Sue Weston, Smokefree Warwickshire Coordinator, said: “While tobacco advertising in the UK is a thing of the past, advertising on cigarette packaging remains. Every year, 340,000 children in the UK are tempted to try smoking and evidence suggests they are more likely to be attracted by designed tobacco packs, than by plain packs. We’re encouraging people to read and respond to the consultation.”
Carolyn Rule, Cabinet Member for Health & Wellbeing and HR at Cornwall Council, said: “I would encourage people to help make plain tobacco packaging a reality in the UK by signing up to this online petition and letting their local MP know their views. No parent wants to see their child facing a premature death and anything that can discourage them from being tempted by cigarettes should be welcomed.”
Felicity Owen, Director of Public Health for Cornwall and the Isles of Scilly, said: “We now have legislation in place to prevent children being targeted by tobacco promotion in large shops and supermarkets as tobacco displays have to be covered up.

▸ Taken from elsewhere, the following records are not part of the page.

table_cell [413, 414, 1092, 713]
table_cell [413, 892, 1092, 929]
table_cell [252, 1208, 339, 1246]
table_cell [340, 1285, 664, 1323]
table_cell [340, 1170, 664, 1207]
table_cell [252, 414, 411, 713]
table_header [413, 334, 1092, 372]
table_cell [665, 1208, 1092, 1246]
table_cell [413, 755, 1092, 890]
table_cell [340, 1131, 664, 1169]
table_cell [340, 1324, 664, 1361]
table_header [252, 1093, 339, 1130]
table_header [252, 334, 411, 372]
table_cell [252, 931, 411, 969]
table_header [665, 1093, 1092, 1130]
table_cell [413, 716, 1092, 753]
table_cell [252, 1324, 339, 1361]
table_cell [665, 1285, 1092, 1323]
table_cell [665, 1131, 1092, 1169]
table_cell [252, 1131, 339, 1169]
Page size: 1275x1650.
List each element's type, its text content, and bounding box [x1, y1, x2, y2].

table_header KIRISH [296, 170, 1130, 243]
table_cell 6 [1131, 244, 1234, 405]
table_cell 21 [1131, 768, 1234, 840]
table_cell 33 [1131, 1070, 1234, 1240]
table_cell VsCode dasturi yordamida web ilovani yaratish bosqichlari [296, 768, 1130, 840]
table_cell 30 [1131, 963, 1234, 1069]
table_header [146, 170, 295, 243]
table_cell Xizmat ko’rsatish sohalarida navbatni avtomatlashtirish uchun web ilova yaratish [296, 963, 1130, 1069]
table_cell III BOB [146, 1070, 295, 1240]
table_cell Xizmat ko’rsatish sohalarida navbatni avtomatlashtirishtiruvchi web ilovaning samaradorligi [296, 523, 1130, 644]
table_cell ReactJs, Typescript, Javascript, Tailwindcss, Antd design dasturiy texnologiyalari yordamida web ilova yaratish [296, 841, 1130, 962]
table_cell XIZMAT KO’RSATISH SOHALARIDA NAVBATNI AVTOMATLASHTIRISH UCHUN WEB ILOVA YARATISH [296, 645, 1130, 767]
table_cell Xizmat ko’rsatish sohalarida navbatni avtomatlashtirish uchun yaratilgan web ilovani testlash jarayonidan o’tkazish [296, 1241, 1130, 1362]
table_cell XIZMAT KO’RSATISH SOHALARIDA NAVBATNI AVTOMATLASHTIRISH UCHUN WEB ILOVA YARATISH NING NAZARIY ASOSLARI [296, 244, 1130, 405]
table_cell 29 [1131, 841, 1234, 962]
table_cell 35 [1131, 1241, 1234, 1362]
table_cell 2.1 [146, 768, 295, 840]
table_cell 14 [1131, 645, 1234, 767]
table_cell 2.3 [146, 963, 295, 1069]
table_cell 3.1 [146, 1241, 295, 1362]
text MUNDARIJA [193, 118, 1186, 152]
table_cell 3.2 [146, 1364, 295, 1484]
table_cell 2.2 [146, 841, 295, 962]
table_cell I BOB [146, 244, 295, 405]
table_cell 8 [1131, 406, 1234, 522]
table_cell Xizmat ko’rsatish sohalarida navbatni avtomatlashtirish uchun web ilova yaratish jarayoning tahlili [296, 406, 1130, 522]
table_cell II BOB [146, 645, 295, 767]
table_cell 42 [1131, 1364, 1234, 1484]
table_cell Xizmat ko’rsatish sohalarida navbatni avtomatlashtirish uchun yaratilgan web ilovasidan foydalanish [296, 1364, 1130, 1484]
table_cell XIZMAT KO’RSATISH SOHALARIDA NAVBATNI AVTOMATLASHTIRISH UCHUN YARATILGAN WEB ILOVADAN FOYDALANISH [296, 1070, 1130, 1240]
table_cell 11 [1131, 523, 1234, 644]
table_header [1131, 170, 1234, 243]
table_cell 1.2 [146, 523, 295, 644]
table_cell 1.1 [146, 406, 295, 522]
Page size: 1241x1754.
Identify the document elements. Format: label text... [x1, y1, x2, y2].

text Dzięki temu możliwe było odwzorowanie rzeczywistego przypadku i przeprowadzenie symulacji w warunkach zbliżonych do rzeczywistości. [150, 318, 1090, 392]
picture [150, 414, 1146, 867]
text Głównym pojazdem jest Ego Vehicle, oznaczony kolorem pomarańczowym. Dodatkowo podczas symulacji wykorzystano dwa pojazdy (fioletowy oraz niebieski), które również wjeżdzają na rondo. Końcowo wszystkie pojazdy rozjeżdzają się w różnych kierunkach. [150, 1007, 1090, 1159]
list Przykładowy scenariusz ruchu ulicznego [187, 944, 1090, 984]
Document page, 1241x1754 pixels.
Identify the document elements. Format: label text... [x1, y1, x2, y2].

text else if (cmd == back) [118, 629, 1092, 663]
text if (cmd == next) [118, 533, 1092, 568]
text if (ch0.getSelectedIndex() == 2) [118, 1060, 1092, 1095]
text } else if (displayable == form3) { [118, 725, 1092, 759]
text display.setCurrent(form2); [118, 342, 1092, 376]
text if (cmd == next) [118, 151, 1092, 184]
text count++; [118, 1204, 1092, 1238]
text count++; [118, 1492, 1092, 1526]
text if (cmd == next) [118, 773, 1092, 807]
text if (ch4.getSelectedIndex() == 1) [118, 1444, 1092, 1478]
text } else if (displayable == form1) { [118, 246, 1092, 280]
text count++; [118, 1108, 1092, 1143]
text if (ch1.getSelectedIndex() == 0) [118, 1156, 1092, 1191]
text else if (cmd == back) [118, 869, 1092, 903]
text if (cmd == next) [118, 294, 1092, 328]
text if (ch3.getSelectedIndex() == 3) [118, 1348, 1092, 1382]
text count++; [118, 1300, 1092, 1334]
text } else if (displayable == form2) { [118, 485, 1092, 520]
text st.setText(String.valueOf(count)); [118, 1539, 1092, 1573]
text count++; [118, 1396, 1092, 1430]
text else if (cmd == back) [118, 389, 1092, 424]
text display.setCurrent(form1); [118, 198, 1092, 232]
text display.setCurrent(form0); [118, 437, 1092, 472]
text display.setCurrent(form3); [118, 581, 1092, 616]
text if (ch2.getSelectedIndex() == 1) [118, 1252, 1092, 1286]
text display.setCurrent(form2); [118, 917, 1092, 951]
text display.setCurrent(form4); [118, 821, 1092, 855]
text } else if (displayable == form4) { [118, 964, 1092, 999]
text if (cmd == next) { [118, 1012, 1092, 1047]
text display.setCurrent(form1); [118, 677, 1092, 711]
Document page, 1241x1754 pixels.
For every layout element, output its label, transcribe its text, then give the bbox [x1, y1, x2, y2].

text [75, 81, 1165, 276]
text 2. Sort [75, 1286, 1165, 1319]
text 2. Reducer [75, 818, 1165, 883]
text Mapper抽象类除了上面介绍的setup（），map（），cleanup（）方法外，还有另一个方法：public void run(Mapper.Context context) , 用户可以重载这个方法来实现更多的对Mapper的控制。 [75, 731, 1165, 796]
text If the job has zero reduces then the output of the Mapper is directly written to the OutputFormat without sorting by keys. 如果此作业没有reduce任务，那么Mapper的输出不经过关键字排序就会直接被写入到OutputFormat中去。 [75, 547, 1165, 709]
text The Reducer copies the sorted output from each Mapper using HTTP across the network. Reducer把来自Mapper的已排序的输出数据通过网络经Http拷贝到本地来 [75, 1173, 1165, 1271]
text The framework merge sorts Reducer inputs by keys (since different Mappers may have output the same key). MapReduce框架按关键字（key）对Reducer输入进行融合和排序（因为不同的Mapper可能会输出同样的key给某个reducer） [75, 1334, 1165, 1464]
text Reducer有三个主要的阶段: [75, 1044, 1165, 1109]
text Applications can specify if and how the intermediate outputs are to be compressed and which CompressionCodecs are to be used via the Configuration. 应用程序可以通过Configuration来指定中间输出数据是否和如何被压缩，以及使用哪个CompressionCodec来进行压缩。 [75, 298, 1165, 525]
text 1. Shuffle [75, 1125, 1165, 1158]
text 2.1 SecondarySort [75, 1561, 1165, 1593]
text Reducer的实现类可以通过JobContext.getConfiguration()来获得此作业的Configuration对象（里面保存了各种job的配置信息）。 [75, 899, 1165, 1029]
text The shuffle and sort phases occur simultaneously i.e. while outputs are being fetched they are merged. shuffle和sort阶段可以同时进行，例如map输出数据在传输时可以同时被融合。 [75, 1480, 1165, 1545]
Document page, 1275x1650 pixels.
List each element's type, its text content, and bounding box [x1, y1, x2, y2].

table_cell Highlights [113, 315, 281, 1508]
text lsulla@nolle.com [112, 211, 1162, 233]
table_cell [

“This campaign aims to extend that protection post sale by ensuring the packaging itself cannot act as an advert to youngsters, tempting them into a highly-addictive habit that could seriously damage their health and lead to an early death.”
Stafford MP Jeremy Lefroy, secretary of the All Party Parliamentary Group on Smoking and Health, said “Breaking the cycle and preventing children taking up smoking is the most effective way to reduce the use of tobacco and the long term damage it does to health. 5% of 11 to 15-year-olds are regular smokers and the habit leads to nearly 100,000 deaths in the UK yearly.
“I welcome this consultation and will be interested to see what responses come forward and to see whether plain packaging can be an additional tool to reduce the take up of smoking. I would encourage anyone with a view on this to take part in the consultation or contact me and I will be happy to pass on your views.”
Stewart Brock, NHS Somerset Public Health Specialist said: “Smokers start as children and continue as adults. Two thirds of smokers start before they are 18 and the vast majority while still teenagers - these are shocking facts. Big Tobacco knows this only too well and uses packaging to help replace the 100,000 people lost every year to smoking related diseases.
“Smoking is an epidemic that affects children and moving tobacco products into standardised,
plain packaging is designed to protect them and is not about current smokers.”